The following year, 2015, marked the beginning of my involvement with a series of plays based on Huckleberry Finn. Initially envisioned as a six play cycle, (and later expanding to seven), the first installment premiered in 2015 under the title Never Ever After. In 2016, I jumped ahead to produce the third play in the series, Been Finn, followed in 2017 by play #2, The Mystery of the Ominous Shadow. The fourth play, The Search for the Winding Wind, then debuted in 2018.
The fifth and sixth installments, which were the final plays in the Huckleberry Finn series, weren’t presented at the Fringe Festival. Instead, they were produced three months later in 2018 as a full-evening production titled In Regard to Flight. In 2020, I was notified by the national theater organization, Broadway world, with the wonderful news that In Regard to Flight was recognized as Kansas City’s Most Original Work of the Decade.
Interestingly, it was almost a year later that I suddenly discovered a seventh play which was #3 in the cycle. This play provided me much relief in that it filled a number of gaps and holes of the overall story, explained the origin and existence of a major character, and added a caveat by identifying the origins of Robert Louis Stevenson’s action adventure novels. This play is currently awaiting production.
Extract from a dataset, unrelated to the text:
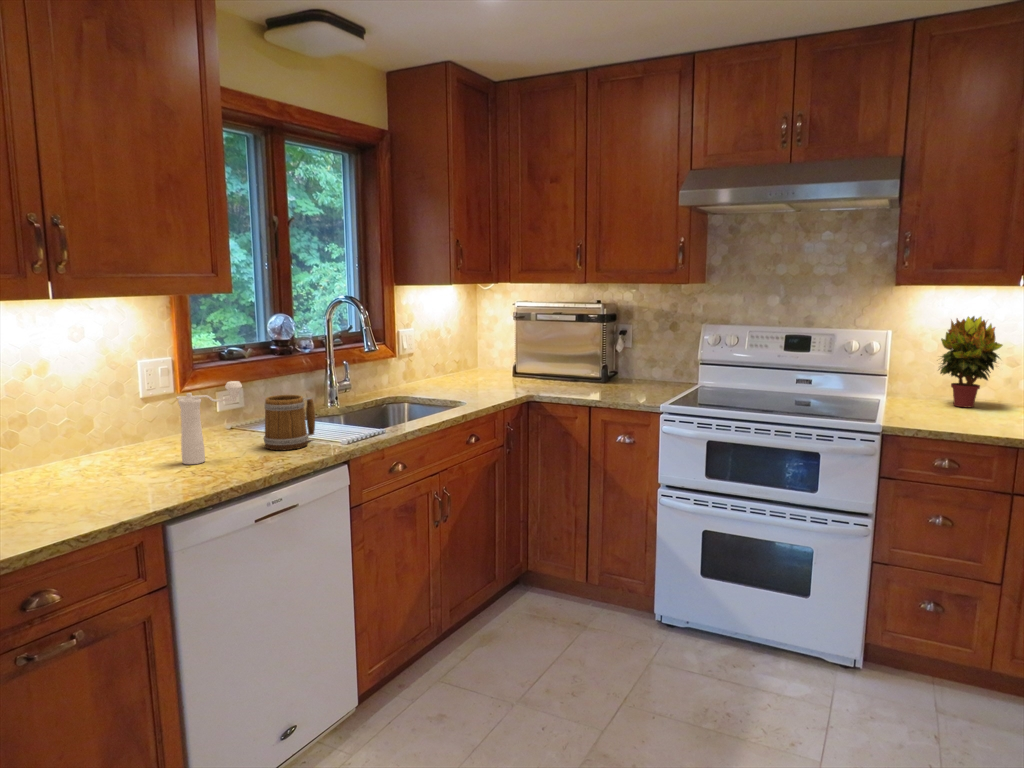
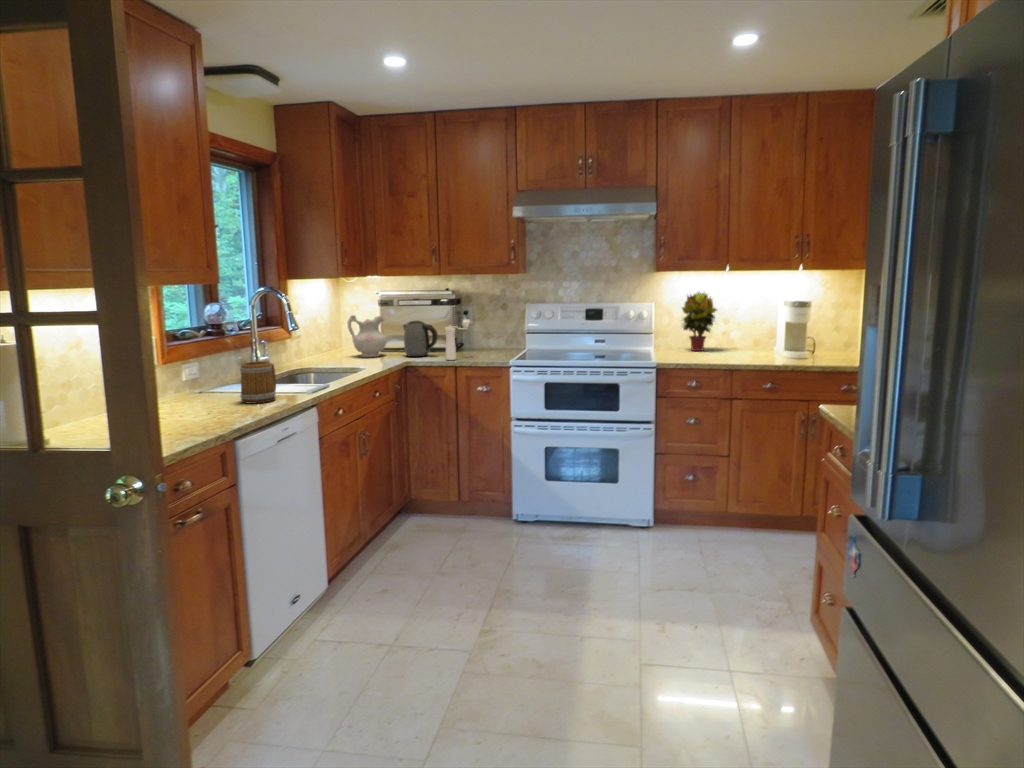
ceramic pitcher: none [467,331,514,384] -> present [348,316,386,357]
kettle: none [534,341,576,389] -> present [403,321,438,357]
pepper mill: present [177,381,242,464] -> present [445,320,470,360]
In 2019, the following year, I wrote and presented a play that explored the unlikely collaboration between the London Bach Choir and The Rolling Stones in 1968 during the recording of their iconic song, “You Can’t Always Get What You Want.” This production, a comedic romp through the 60s, was titled You Get What You Need. And that brings us to the present, 2025, with To Boldly Go!
Actually, KC Fringe wasn’t my introduction to the fringe scene. Back in 1996 and 1997, while teaching at Shawnee Mission East, I took a group of students to the Edinburgh Fringe Festival in Scotland on two separate occasions. Before our departure to Scotland, each year, we would present the play we were taking to any local audience who wished to attend. Then, after immersing ourselves in the Edinburgh Fringe experience – seeing other shows and grasping the essence of the festival – we would return home and perform the same play again, but this time with incredible and tremendous improvements.
Cheryl Kimmi, former Executive Director was at one of those shows became very, very interested in fringe festivals and that’s how she got the general idea for KC Fringe.